Everybody has a Russian internal passport round here – they were giving them out even before the 2008 war. Back then, even some Georgians used to slip into Tskhinvali to buy a Russian passport on the quiet so they could go north to find work. Of course, many Ossetians have left too – in search of work, study, and a better future. In Soviet times, there was a population of around 100,000 people in South Ossetia; now it’s barely 25,000. Either people have a cushy government job or something precarious in the private or informal sector. Or they leave for pastures new. And who can blame them? The average salary is 10–14,000 roubles, and the average pension is around 6,000 roubles, while the official cost of the consumer basket is 4,450 roubles. So, in order to feed their family, many people have two or even three jobs. The Begizoviy are a typical, large Ossetian family. They have three kids under five. Alan gets up every day at six in the morning to go to work on a building site. He cannot afford to take any days off. “It is clear that you cannot live on just one salary, so you have to constantly look for odd jobs. It would be good if my wife could work, but finding a job is tough. There are no vacancies in the civil service”, he says.
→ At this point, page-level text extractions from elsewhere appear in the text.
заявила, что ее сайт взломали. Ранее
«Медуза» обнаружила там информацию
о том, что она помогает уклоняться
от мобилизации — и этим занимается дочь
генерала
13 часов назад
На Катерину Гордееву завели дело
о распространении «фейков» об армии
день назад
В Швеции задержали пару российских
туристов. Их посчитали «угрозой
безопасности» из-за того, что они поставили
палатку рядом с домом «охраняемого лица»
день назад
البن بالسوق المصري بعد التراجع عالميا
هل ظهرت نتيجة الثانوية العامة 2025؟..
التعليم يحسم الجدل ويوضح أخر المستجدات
In South Ossetia youth unemployment has reached an unprecedented level. It is mostly the older generation that has taken up the coveted civil service jobs, although recently the president signed a decree that said that all civil servants who have reached the age of 65 should retire. So far, this decree has not been applied in practice and it remains to be seen if it is applied to all civil servants, regardless of political connections. But if and when it is applied, this decree should go some way to stemming the exodus of young people to Russia and elsewhere for high salaries and better prospects.

But the most important thing is that life in South Ossetia is quiet now. No longer are we afraid of attacks or of one day hearing that a friend or relative has been killed. A peaceful life is coming into being now. Yes, there are flaws in the way certain things are done, but we now have the hope that young people will have the opportunity to put the country back on its feet.